Protests in Iran continue following the death of Mahsa Amini, a 22-year-old Kurdish woman who was allegedly killed in Tehran by morality police for improperly wearing her scarf.

 

Photo credit: AP/Vahid Salemi

 

Since then, forty prominent human rights lawyers in Iran are publicly criticising the country’s rulers, which they say will be unsuccessful because protesters no longer care about violent crackdowns.

“The government is still drowning in illusions and believes it can repress, arrest and kill to silence,” the lawyers said in a statement sent to Reuters.

“But the flood of people will ultimately remove a government because the divine will side with the people. The voice of the people is the voice of God.”

Speaking to Radio Islam International on this week’s ‘Media Lens’, analyst Ebrahim Deen says protests have been increasing since 2019 when Iranians protested against water and electricity prices. However, since then, the government has not been able to curb the protests.

“The government at the moment doesn’t know how to deal with [protestors] and the fact of the clerical establishment who has bought into the system- which had worked quite well, and so there’s very little support for government action, but again, there’s also the support of the protestors only seem to be a certain age group,” he says.
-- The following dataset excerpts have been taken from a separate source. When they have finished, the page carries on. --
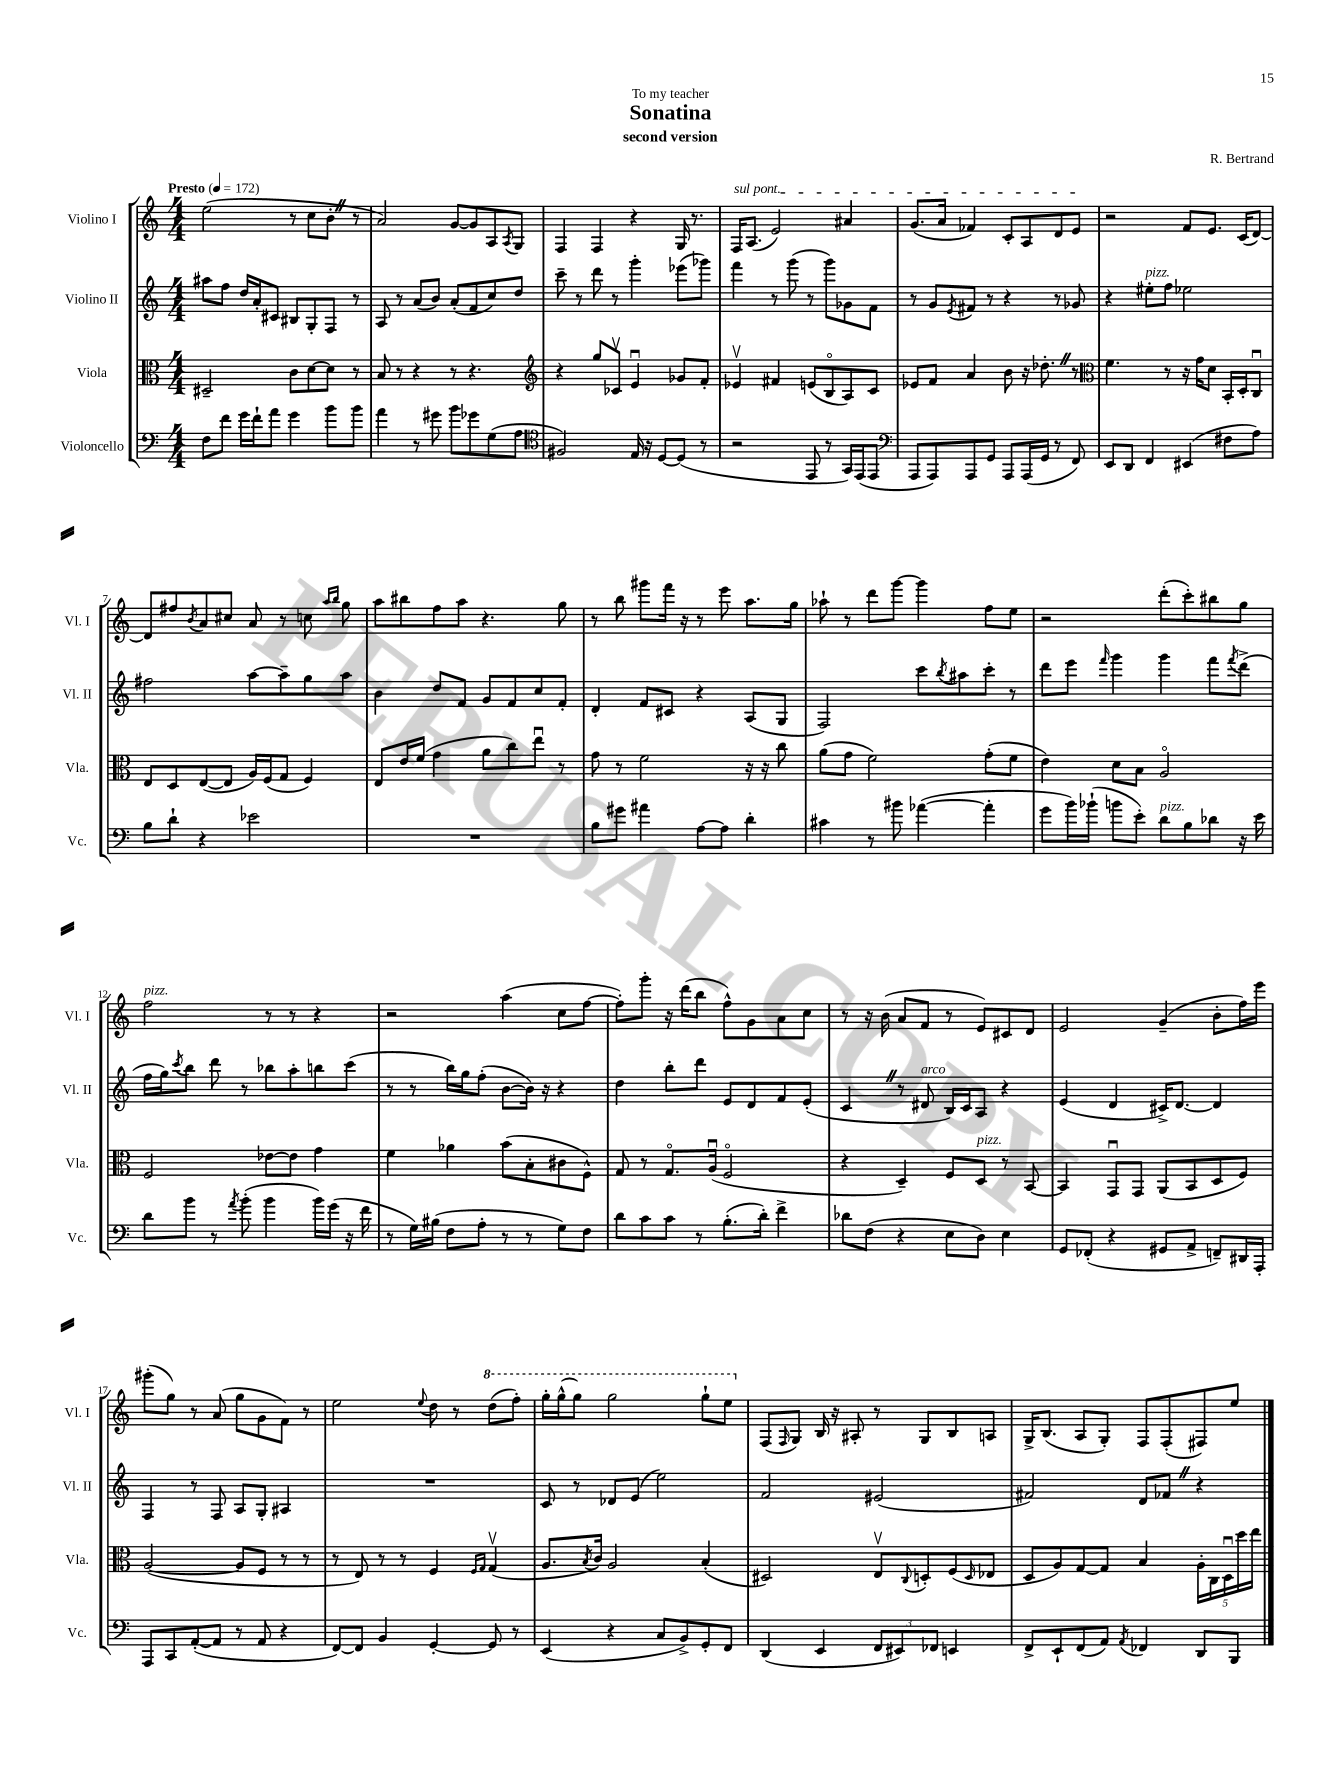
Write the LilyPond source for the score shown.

\header { title = "Sonatina" composer = "R. Bertrand" subtitle = "second version" dedication = "To my teacher" }
<<
\new StaffGroup <<
\new Staff = "s0" \with { instrumentName = "Violino I" shortInstrumentName = "Vl. I" } {
    \clef treble \key c \major \numericTimeSignature \time 4/4 \tempo "Presto" 4 = 172
    e''2( r8 c''8 b'8-. \once \override BreathingSign.text = \markup { \musicglyph "scripts.caesura.straight" } \breathe r8 |
    a'2) g'8~ g'8 a8 \acciaccatura { a8 } g8 |
    f4 f4 r4 g16 r8. |
    \once \override TextSpanner.bound-details.left.text = \markup { \italic "sul pont." } f16\startTextSpan a8.( e'2) ais'4 |
    g'8.( a'16 fes'4) c'8-. a8 d'8 e'8\stopTextSpan |
    r2 f'8 e'8. c'16( d'8~) |
    d'8 fis''8 \acciaccatura { b'8 } a'8 cis''8 a'8 r8 c''8 \grace { a''16 b''16 } g''8 |
    a''8 bis''8 f''8 a''8 r4. g''8 |
    r8 b''8 gis'''8 f'''16 r16 r8 e'''8 a''8. g''16 |
    aes''8-! r8 d'''8 g'''8~ g'''4 f''8 e''8 |
    r2 d'''8-.( c'''8-.) bis''8 g''8 |
    f''2^\markup { \italic "pizz." } r8 r8 r4 |
    r2 a''4( c''8 f''8~ |
    f''8-.) g'''8-. r16 d'''16( b''8 f''8-^) g'8 a'8 c''8 |
    r8 r16 b'16( a'8 f'8 r8 e'8) cis'8 d'8 |
    e'2 g'4--( b'8-. f''16) e'''16 |
    gis'''8-.( g''8) r8 a'8( g''8 g'8 f'8) r8 |
    e''2 \appoggiatura { e''8 } d''8 r8 \ottava #1 d'''8( f'''8-.) |
    g'''16-. g'''16-^( g'''8) g'''2 g'''8-! e'''8 \ottava #0 |
    f8( \grace { f16 } g8) b16 r16 ais8-. r8 g8 b8 a8 |
    g16-> b8.( a8 g8-.) f8 f8-.( fis8) e''8 \bar "|." |
}
\new Staff = "s1" \with { instrumentName = "Violino II" shortInstrumentName = "Vl. II" } {
    \clef treble \key c \major \numericTimeSignature \time 4/4
    ais''8 f''8 d''16 a'16-. cis'8 bis8 g8-. f8 r8 |
    a8 r8 a'8( b'8) a'8-.( f'8 c''8) d''8 |
    c'''8-- r8 d'''8 r8 g'''4-. ees'''8( ges'''8) |
    f'''4 r8 g'''8( r8 g'''8) ges'8 f'8 |
    r8 g'8 \acciaccatura { e'8 } fis'8 r8 r4 r8 ges'8 |
    r4 eis''8-.^\markup { \italic "pizz." } f''8 ees''2 |
    fis''2 a''8~ a''8-- g''8 a''8 |
    b'4 d''8 f'8 g'8 f'8 c''8 f'8-. |
    d'4-. f'8 cis'8 r4 a8( g8 |
    f2) c'''8 \acciaccatura { b''8 } ais''8 c'''8-. r8 |
    d'''8 e'''8 \grace { f'''16 } g'''4 g'''4 f'''8 \acciaccatura { f'''8 } d'''8->( |
    f''16 g''16) \acciaccatura { c'''8 } b''8 d'''8 r8 bes''8 a''8-. b''8 c'''8( |
    r8 r8 b''16) g''16 f''8-.( b'8~ b'16) r16 r4 |
    d''4 b''8-. d'''8 e'8 d'8 f'8 e'8-.( |
    c'4 \once \override BreathingSign.text = \markup { \musicglyph "scripts.caesura.straight" } \breathe r8 dis'8^\markup { \italic "arco" } b16) c'16 a8 r4 |
    e'4( d'4 cis'16->) d'8.~ d'4 |
    f4 r8 f8 a8 g8-. ais4 |
    R1 |
    c'8 r8 des'8 e'8( e''2) |
    f'2 eis'2( |
    fis'2) d'8 fes'8 \once \override BreathingSign.text = \markup { \musicglyph "scripts.caesura.straight" } \breathe r4 \bar "|." |
}
\new Staff = "s2" \with { instrumentName = "Viola" shortInstrumentName = "Vla." } {
    \clef alto \key c \major \numericTimeSignature \time 4/4
    dis2-- c'8 d'8~ d'8 r8 |
    b8 r8 r4 r8 r4. |
    \clef treble r4 g''8 ces'8\upbow e'4\downbow ges'8 f'8-. |
    ees'4\upbow fis'4 e'8( b8\flageolet a8) c'8 |
    ees'8 f'8 a'4 b'8 r16 des''8.-. \once \override BreathingSign.text = \markup { \musicglyph "scripts.caesura.straight" } \breathe r8 |
    \clef alto f'4. r8 r16 g'16 d'8 b,16-. d16-. c8\downbow |
    e8 d8 e8~( e8 a16) f16( g8 f4) |
    e8 e'16 f'16( g'4 a'8 c''8) e''8\downbow r8 |
    g'8 r8 f'2 r16 r16 c''8 |
    a'8( g'8 f'2) g'8-.( f'8 |
    e'4) d'8 b8 a2\flageolet |
    f2 ees'8~ ees'8 g'4 |
    f'4 aes'4 b'8( b8-. cis'8 f8-^) |
    g8 r8 g8.\flageolet a16\downbow( f2\flageolet |
    r4 d4--) f8 d8^\markup { \italic "pizz." } r8 b,8~ |
    b,4 g,8\downbow g,8 a,8( b,8 d8 f8) |
    a2~( a8 f8 r8 r8 |
    r8 e8) r8 r8 f4 \grace { f16 g16 } g4\upbow( |
    a8. \acciaccatura { b8 } c'16) a2 b4-.( |
    dis2) e8\upbow \appoggiatura { c8 } d8-. f8( \grace { d16 } ees8 |
    d8 a8) g8~ g8 b4 \tuplet 5/4 { a16-. c16 d16\downbow d''16 e''16 } \bar "|." |
}
\new Staff = "s3" \with { instrumentName = "Violoncello" shortInstrumentName = "Vc." } {
    \clef bass \key c \major \numericTimeSignature \time 4/4
    f8 f'8 g'16 f'16-! a'8 g'4 b'8 b'8 |
    a'4 r8 gis'8 b'8 ges'8 g8( a8 |
    \clef tenor fis2) e16 r16 d8~ d8( r8 |
    r2 e,8 r8 g,16) e,16( e,8 |
    \clef bass a,,8 a,,8) a,,8 g,8 a,,8 a,,16( g,16 r8 f,8) |
    e,8 d,8 f,4 eis,4( fis8 a8) |
    b8 d'8-! r4 ees'2 |
    R1 |
    b8 gis'8 ais'4 a8~ a8 d'4-. |
    cis'4 r8 bis'8 aes'4~( aes'4-. |
    g'8 b'16) bes'16-!( b'8 e'8-.) d'8^\markup { \italic "pizz." } b8 des'8 r16 e'16 |
    d'8 b'8 r8 \acciaccatura { a'8 } b'8-.( b'4 b'16) g'16( r16 f'16 |
    r8 g16) bis16( f8 a8-. r8 r8 g8) f8 |
    d'8 c'8 c'8 r8 b8.-.( d'16-.) f'4-> |
    des'8 f8( r4 e8 d8) e4 |
    g,8 fes,8-.( r4 gis,8 a,8-> f,8--) dis,16 a,,16-. |
    a,,8 c,8 a,8~-.( a,8 r8 a,8 r4 |
    f,8~) f,8 b,4 g,4~-. g,8 r8 |
    e,4( r4 c8 b,8->) g,8-. f,8 |
    d,4( e,4 \tuplet 3/2 { f,8 eis,8) fes,8 } e,4 |
    f,8-> e,8-! f,8( a,8) \acciaccatura { a,8 } fes,4 d,8 b,,8 \bar "|." |
}
>>
>>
Deen adds that the media coverage has been focusing on ‘anti-hijab’ narratives. However, some major news outlets, like Al Jazeera etc., have looked at the situation in Iran as a socialist culmination.

“Also, the fact that the situation in Iran politically has worsened over the past 4 years – freedom has become more conceited and more people are alienated from the governing regime, but the general narrative has been on the ‘anti-hijab’ protests mainly because of Western media and also because of Irans role in supporting Russia in Ukraine,” he says.

In past years violent protests erupted in Iran over election results and economic challenges, but the current unrest has one main demand — the abolishment of the Islamic Republic.

Since Amini’s death, Iran has denied allegations by human rights groups that it abuses prisoners.